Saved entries
============

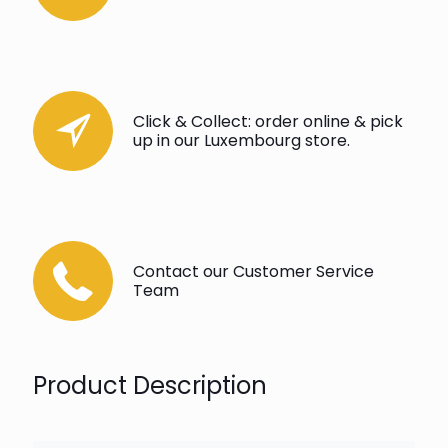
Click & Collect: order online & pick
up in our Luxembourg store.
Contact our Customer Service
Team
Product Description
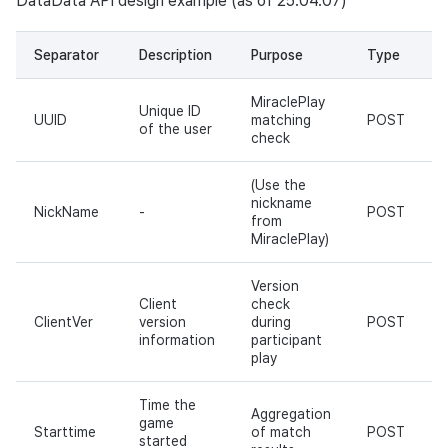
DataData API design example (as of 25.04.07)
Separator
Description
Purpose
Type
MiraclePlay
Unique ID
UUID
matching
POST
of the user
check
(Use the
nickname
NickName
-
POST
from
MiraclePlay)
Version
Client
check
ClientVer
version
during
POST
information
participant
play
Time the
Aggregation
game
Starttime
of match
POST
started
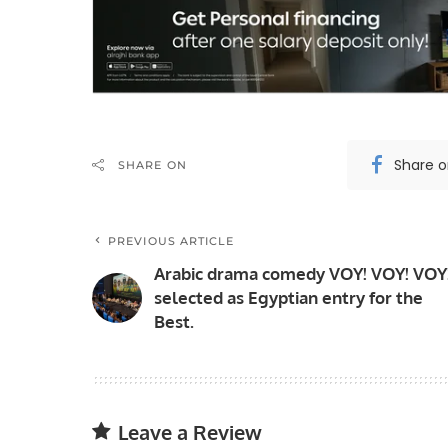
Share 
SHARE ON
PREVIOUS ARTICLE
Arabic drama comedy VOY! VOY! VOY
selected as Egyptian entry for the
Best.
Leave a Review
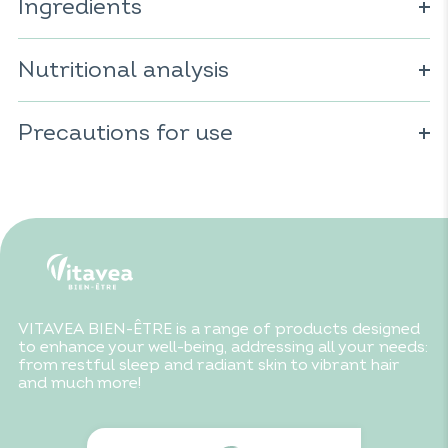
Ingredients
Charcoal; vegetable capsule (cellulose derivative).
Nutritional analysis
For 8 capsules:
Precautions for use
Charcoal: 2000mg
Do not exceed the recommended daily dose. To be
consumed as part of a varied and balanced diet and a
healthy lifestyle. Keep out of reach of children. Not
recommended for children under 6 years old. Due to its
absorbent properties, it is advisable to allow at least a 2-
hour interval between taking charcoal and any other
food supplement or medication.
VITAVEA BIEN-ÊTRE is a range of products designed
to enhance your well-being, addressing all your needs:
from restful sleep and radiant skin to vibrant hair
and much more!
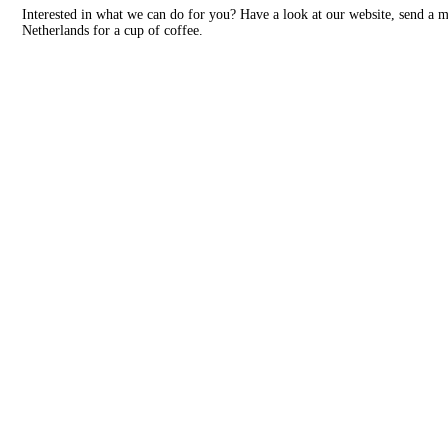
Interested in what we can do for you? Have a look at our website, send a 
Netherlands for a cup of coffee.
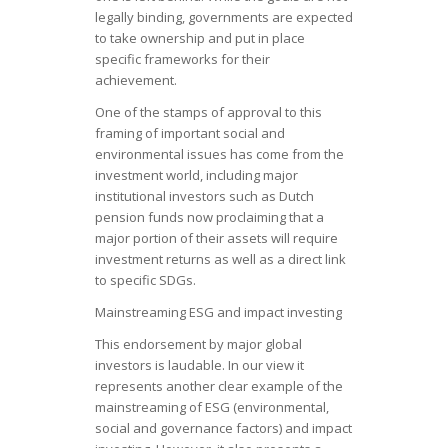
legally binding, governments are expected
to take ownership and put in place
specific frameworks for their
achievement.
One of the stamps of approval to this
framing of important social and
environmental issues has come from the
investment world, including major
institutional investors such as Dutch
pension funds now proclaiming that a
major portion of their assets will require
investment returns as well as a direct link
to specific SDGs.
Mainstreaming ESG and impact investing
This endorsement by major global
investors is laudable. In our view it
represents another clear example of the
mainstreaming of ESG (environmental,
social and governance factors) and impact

============

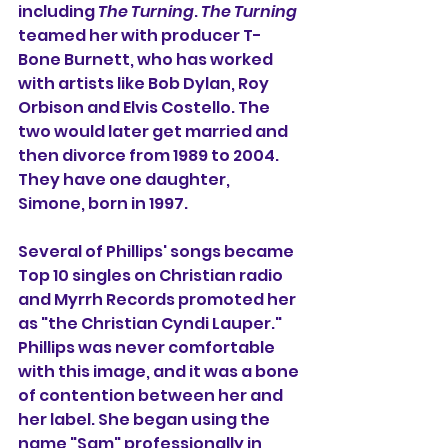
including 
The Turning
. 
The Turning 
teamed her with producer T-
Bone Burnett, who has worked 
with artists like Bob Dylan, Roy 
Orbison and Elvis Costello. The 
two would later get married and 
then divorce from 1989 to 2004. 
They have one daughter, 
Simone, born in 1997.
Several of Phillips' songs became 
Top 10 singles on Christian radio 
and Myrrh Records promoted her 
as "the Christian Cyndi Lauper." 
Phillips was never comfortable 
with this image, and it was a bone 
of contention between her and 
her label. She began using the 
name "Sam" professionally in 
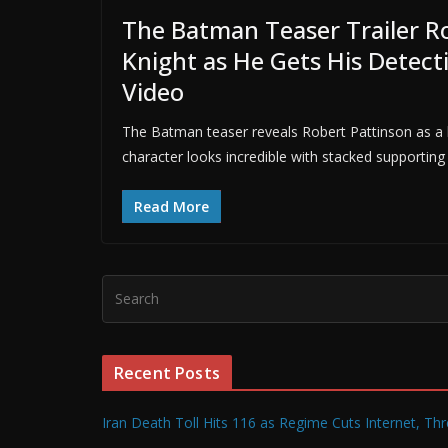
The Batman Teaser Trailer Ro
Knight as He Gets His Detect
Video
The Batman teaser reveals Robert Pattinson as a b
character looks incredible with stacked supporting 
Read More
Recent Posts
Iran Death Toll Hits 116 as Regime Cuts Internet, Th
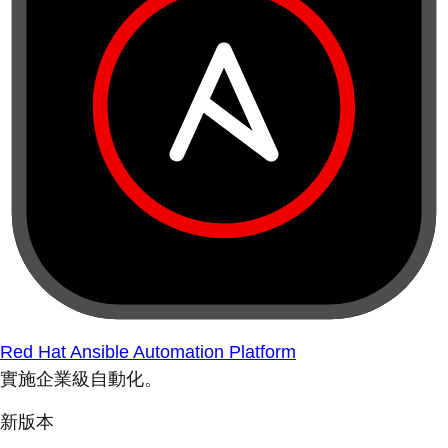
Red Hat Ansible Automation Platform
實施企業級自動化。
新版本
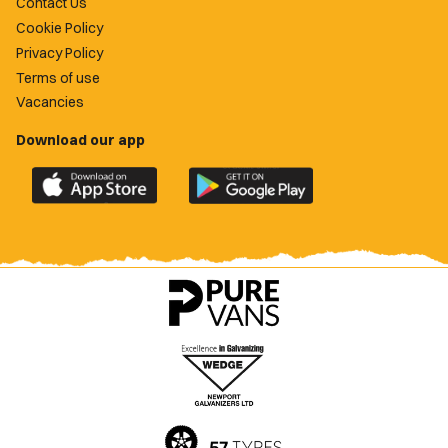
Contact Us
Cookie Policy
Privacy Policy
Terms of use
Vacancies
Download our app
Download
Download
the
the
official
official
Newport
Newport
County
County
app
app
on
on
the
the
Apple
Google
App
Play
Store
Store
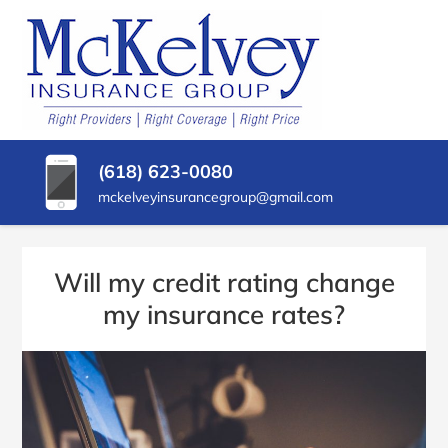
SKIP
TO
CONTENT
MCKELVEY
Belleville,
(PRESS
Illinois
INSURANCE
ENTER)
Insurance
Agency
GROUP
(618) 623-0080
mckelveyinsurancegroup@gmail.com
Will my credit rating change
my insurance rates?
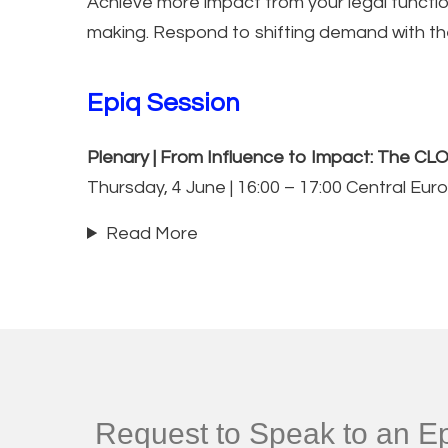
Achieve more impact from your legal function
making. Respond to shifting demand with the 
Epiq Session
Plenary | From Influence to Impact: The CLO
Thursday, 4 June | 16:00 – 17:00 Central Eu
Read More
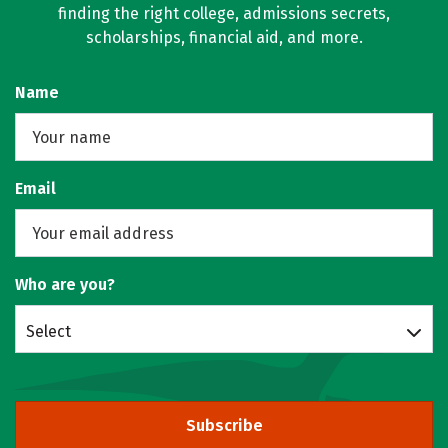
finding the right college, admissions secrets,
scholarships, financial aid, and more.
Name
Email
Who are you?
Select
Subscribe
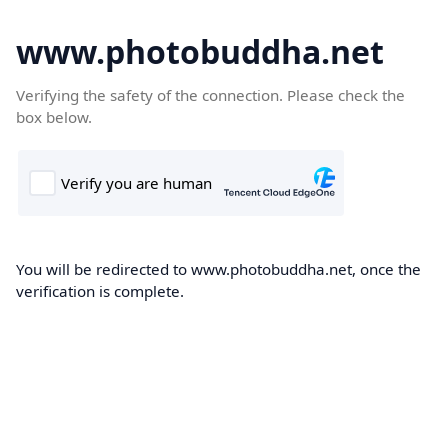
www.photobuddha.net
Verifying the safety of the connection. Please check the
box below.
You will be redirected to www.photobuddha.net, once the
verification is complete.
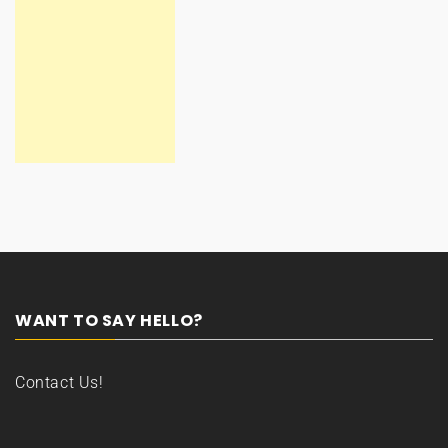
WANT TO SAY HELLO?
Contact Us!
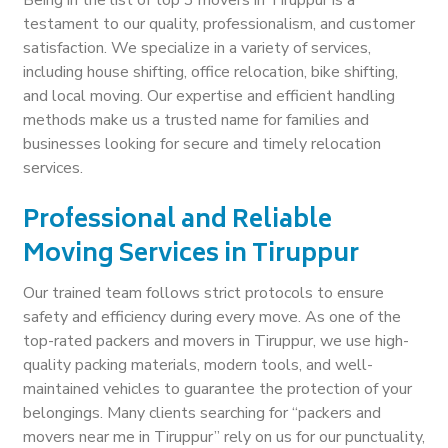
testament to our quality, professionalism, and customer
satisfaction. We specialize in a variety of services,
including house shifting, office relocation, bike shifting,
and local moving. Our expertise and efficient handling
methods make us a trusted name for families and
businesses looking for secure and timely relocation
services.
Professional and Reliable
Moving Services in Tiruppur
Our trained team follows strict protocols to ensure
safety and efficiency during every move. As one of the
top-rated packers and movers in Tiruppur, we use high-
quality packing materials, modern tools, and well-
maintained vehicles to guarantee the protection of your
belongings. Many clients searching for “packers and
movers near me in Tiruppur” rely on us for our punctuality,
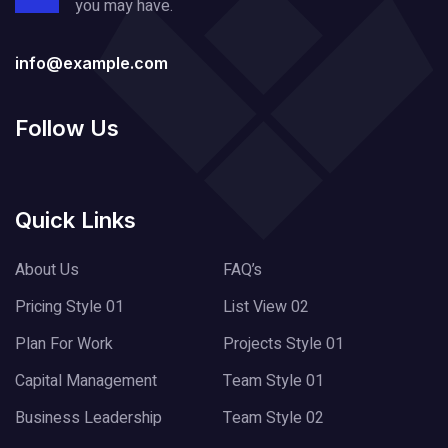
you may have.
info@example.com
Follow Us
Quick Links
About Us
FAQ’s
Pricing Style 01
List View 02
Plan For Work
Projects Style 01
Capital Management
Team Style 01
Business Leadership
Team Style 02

============

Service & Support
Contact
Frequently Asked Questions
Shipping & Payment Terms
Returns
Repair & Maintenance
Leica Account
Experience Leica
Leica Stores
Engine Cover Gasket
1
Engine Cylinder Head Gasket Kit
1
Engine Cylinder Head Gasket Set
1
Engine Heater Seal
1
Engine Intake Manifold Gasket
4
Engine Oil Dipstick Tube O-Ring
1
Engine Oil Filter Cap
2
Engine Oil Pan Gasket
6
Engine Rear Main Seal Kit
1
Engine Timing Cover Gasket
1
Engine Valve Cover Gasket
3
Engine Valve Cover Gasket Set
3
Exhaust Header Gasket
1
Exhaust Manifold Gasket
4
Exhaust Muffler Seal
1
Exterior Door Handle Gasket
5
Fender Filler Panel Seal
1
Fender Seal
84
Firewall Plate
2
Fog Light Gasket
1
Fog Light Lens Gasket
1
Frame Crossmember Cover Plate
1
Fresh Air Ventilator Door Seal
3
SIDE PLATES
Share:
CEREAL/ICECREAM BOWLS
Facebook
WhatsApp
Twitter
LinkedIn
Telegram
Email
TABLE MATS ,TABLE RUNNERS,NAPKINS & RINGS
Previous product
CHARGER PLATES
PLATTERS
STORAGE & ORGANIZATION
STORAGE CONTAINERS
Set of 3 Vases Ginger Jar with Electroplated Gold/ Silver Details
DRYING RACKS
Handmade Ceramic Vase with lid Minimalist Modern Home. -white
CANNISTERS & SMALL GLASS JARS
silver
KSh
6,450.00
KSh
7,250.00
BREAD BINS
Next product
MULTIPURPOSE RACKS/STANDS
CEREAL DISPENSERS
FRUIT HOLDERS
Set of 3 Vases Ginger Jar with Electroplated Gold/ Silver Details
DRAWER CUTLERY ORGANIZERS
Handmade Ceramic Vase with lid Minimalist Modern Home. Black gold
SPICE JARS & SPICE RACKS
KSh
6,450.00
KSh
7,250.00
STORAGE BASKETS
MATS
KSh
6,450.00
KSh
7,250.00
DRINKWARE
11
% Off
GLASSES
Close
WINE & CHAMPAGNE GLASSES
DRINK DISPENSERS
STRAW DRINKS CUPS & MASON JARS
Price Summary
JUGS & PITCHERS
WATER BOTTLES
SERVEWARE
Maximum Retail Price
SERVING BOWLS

============

- _What is required_: State the number of lines in the data above containing the string "your" and nothing more.

- _Response box_: 3